TEXT PROVIDED:
------

Command line arguments

G

glen herrmannsfeldt

(snip on quoting, globbing, and otherwise command line processing)
It seems to me that placing quotes around the argument *is* a good way
of handling it. Any program run from a command line and requiring
arguments will have to be specified and given that unix users are
inclined to read man pages and to ask a program itself for --help, it is
a simple thing to say "if you wish to use -f with wildcards, and don't
want the shell expansion, surround the argument with quotes". However,
_most_ unix users will know this already.

I wonder how many users of Apple OS X have never opened a command
window, and have no idea about globbing and quoting.

Even more, Mac users more than other systems like putting spaces
in file names, which require escaping or quoting even without
globbing.

-- glen
 
B

BartC

The way command line expansion is done in current windows is
still surprising to unix users.

The most flexible approach would have been to supply a raw, unprocessed
command line to a C program. Then it would work exactly the same way as
every subsequent line of input.

With a library function to chop it up into parameters, and perhaps expand
them, if that is desired.

In fact WinMain() works exactly like that (apart from having such a function
as I suggested).
 
L

Lew Pitcher

The most flexible approach would have been to supply a raw, unprocessed
command line to a C program. Then it would work exactly the same way as
every subsequent line of input.

Perhaps, but then the C program would have to do it's own main() argument
parsing. On Windows (at least through COMMAND.COM and CMD.EXE) and Unix
(through whichever shell you choose), the end-user enters one or more lines
of text, and it is the /command parser/ (the shell or CMD) that breaks the
text up into programnames and arguments to main().

For instance, on my Unixish box, I type the following three lines
/bin/echo \
my name is \
lew
and the command interpreter assembles that into an invocation of
the /bin/echo program with
argc == 5
argv[0] -> "/bin/echo",
argv[1] -> "my",
argv[2] -> "name",
argv[3] -> "is",
argv[4] -> "lew", &
argv[5] == NULL

Obviously, for the echo program to get individual arguments, the invoker
(the commandline interpreter) must break up the "raw unprocecssed command
line".

Another example, on my Unixish box, I type the following one line
/bin/echo my name is lew ; /bin/ls

Again, the command interpreter must intervene; the ";" and all that follows
are not part of the /bin/echo argument list, and should not be passed
to /bin/echo. Again, the environment must break up the "raw unprocessed
command line" into something a little more sensible.

Finally, in a Unixish C program (C + POSIX), I code
execlp("/bin/echo","echo","my","name","is","lew",NULL);
and the /bin/echo program again gets the same arguments as my first example.
Here, there is NO command line, not even a "raw unprocessed command line"
to provide to the C program.

HTH
 
B

Ben Bacarisse

Shells do all sorts of special processing before executing a program.
Are you making a special case for file globing, or would you like a
program to be able to "reach out" and bypass all or any of the others
(IO redirection, parameter expansion, command substitution, the various
quotes and word splitting, and so on)?
While it might be difficult to do at this late date, requiring a shell
to support that wouldn't be a big deal.

You'd have to decide what constitutes the raw command. If you say it's
just what was typed, a program would need a complex parser just to work
out what it's first argument is! If you mean the command just before
file globing is done, then I'd ask again what makes globing the special
case?

------

REQUEST A: Set out the rows as a numbered list, omitting blank lines, from the first row through the line containing "34: (695, 447)", inclusive.

------

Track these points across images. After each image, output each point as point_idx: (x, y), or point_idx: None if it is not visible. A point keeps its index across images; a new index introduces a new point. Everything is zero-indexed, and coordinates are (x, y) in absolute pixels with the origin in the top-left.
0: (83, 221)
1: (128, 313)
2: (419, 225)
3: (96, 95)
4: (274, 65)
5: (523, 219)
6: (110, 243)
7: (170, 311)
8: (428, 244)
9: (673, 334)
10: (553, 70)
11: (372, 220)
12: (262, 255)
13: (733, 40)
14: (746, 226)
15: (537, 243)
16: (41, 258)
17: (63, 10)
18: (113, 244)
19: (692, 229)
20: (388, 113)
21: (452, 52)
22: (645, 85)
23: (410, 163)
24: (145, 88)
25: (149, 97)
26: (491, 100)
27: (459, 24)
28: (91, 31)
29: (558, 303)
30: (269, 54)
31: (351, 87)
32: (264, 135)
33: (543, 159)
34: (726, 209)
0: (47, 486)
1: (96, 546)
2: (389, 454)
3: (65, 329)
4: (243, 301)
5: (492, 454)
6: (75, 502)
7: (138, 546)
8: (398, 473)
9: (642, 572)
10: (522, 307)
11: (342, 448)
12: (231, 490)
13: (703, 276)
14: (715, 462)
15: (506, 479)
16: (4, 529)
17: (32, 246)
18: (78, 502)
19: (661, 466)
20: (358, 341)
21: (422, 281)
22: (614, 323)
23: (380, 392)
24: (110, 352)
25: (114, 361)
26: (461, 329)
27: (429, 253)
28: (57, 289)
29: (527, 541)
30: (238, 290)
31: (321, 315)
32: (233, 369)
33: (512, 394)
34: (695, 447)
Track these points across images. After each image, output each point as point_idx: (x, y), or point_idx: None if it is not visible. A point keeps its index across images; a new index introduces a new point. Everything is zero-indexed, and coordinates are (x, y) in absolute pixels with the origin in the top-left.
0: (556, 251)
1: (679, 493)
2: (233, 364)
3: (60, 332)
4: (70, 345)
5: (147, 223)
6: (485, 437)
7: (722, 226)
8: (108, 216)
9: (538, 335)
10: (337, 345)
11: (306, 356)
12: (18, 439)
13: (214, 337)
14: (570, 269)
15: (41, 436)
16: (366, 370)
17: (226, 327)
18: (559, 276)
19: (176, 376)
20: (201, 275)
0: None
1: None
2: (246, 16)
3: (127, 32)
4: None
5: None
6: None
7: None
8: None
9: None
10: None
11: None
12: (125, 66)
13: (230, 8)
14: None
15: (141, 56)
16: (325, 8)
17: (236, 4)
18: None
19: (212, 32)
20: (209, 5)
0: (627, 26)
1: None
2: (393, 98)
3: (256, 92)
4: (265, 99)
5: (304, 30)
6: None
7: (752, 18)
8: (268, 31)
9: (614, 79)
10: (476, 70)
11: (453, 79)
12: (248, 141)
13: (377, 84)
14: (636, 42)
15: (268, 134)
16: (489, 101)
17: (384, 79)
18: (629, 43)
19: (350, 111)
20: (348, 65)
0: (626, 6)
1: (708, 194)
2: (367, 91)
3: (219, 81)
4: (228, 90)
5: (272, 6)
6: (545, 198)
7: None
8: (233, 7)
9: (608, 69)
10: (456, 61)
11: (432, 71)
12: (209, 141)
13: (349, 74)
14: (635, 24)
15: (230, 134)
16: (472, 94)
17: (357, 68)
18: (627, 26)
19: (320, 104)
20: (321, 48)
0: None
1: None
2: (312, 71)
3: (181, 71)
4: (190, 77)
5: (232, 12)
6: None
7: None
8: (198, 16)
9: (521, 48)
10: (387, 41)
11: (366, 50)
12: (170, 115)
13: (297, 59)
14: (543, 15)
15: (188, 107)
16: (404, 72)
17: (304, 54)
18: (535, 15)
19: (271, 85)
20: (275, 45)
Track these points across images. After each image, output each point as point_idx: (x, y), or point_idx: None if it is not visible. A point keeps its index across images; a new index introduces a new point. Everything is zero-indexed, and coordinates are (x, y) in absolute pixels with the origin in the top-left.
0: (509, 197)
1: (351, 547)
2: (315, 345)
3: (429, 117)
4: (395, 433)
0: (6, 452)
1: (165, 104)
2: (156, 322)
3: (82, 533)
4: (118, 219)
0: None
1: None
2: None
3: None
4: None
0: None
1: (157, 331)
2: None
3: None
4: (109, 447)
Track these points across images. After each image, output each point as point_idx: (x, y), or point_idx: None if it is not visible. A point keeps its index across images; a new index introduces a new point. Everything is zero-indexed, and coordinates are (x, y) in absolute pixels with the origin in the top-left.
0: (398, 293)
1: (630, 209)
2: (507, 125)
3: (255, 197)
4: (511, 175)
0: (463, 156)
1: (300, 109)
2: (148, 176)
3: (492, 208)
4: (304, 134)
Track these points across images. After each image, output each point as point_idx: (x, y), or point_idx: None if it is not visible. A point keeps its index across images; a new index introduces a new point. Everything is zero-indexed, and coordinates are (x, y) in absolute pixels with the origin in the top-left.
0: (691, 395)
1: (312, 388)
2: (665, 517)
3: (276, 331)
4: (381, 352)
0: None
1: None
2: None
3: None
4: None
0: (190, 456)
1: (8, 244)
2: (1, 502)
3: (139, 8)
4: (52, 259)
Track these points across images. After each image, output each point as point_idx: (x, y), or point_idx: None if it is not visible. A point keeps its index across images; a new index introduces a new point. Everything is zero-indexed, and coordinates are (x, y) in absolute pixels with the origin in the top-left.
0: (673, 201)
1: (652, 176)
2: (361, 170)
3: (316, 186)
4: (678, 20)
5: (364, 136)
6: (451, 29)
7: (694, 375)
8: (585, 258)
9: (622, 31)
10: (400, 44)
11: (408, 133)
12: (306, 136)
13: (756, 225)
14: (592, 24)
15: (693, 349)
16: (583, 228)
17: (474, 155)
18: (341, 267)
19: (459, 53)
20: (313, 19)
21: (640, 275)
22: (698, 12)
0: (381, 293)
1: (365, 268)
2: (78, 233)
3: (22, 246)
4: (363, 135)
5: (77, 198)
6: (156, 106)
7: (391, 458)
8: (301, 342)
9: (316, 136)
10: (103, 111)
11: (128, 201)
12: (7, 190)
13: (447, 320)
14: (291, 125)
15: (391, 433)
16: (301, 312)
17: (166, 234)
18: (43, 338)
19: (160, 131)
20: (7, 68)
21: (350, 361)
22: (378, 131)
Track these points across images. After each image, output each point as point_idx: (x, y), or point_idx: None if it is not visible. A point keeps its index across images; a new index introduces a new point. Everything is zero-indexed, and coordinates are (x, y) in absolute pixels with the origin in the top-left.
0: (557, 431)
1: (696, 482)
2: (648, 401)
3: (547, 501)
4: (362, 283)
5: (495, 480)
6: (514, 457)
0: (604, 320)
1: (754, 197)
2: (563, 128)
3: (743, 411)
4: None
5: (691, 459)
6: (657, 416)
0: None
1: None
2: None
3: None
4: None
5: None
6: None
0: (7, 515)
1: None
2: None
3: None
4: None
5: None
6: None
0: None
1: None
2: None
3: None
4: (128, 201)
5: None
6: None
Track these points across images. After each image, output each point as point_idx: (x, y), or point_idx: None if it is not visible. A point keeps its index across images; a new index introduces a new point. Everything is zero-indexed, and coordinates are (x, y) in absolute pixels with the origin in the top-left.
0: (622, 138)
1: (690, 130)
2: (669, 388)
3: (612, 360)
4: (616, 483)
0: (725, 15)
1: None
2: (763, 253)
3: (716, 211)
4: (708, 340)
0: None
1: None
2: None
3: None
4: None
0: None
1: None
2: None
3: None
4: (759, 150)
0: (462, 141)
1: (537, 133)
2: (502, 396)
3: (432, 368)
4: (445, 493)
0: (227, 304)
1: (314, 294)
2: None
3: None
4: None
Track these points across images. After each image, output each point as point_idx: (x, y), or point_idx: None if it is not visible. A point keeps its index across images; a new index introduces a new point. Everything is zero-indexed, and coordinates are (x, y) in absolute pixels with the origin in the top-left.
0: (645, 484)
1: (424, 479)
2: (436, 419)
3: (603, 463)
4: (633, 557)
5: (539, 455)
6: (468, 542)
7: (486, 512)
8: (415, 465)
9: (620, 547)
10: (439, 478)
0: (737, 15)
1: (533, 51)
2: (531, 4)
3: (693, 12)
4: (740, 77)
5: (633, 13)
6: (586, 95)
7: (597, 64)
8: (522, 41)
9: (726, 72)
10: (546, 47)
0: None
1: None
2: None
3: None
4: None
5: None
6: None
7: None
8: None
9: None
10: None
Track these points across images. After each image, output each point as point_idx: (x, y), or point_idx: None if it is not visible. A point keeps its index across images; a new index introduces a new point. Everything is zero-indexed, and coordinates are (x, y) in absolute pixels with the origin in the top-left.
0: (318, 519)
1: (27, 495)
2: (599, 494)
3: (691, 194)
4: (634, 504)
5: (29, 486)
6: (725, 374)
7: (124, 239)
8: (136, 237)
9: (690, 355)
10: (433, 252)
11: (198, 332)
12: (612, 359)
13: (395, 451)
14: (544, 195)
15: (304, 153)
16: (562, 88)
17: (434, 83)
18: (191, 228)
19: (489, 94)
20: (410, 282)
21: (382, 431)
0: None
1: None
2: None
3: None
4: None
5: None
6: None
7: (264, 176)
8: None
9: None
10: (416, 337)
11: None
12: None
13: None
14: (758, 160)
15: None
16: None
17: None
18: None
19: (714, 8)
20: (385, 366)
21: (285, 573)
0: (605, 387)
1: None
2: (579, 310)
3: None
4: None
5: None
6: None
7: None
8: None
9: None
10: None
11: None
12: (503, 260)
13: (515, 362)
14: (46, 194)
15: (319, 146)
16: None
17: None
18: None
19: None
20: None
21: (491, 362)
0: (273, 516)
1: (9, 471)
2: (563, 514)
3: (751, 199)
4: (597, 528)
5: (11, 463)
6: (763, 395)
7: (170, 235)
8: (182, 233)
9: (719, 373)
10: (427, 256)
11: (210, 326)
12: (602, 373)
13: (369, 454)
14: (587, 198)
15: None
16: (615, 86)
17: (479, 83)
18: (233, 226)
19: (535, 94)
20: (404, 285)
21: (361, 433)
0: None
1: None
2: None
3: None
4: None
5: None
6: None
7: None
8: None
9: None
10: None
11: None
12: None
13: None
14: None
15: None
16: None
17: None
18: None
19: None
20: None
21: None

------

REQUEST B: Determine whether each statement below agrees with the discussion of command line arguments, and answer yes or no, quoting the decisive words from that discussion. (i) In the three-line /bin/echo example, the program is invoked with an argument count of 5. (ii) In the execlp example, the /bin/echo program is given a raw unprocessed command line. (iii) WinMain() is said to include a library function that chops the command line into parameters.

RESULT A:
1. Track these points across images. After each image, output each point as point_idx: (x, y), or point_idx: None if it is not visible. A point keeps its index across images; a new index introduces a new point. Everything is zero-indexed, and coordinates are (x, y) in absolute pixels with the origin in the top-left.
2. 0: (83, 221)
3. 1: (128, 313)
4. 2: (419, 225)
5. 3: (96, 95)
6. 4: (274, 65)
7. 5: (523, 219)
8. 6: (110, 243)
9. 7: (170, 311)
10. 8: (428, 244)
11. 9: (673, 334)
12. 10: (553, 70)
13. 11: (372, 220)
14. 12: (262, 255)
15. 13: (733, 40)
16. 14: (746, 226)
17. 15: (537, 243)
18. 16: (41, 258)
19. 17: (63, 10)
20. 18: (113, 244)
21. 19: (692, 229)
22. 20: (388, 113)
23. 21: (452, 52)
24. 22: (645, 85)
25. 23: (410, 163)
26. 24: (145, 88)
27. 25: (149, 97)
28. 26: (491, 100)
29. 27: (459, 24)
30. 28: (91, 31)
31. 29: (558, 303)
32. 30: (269, 54)
33. 31: (351, 87)
34. 32: (264, 135)
35. 33: (543, 159)
36. 34: (726, 209)
37. 0: (47, 486)
38. 1: (96, 546)
39. 2: (389, 454)
40. 3: (65, 329)
41. 4: (243, 301)
42. 5: (492, 454)
43. 6: (75, 502)
44. 7: (138, 546)
45. 8: (398, 473)
46. 9: (642, 572)
47. 10: (522, 307)
48. 11: (342, 448)
49. 12: (231, 490)
50. 13: (703, 276)
51. 14: (715, 462)
52. 15: (506, 479)
53. 16: (4, 529)
54. 17: (32, 246)
55. 18: (78, 502)
56. 19: (661, 466)
57. 20: (358, 341)
58. 21: (422, 281)
59. 22: (614, 323)
60. 23: (380, 392)
61. 24: (110, 352)
62. 25: (114, 361)
63. 26: (461, 329)
64. 27: (429, 253)
65. 28: (57, 289)
66. 29: (527, 541)
67. 30: (238, 290)
68. 31: (321, 315)
69. 32: (233, 369)
70. 33: (512, 394)
71. 34: (695, 447)

RESULT B:
(i) Yes: "argc == 5"
(ii) No: "Here, there is NO command line, not even a "raw unprocessed command line" to provide to the C program."
(iii) No: "In fact WinMain() works exactly like that (apart from having such a function as I suggested)."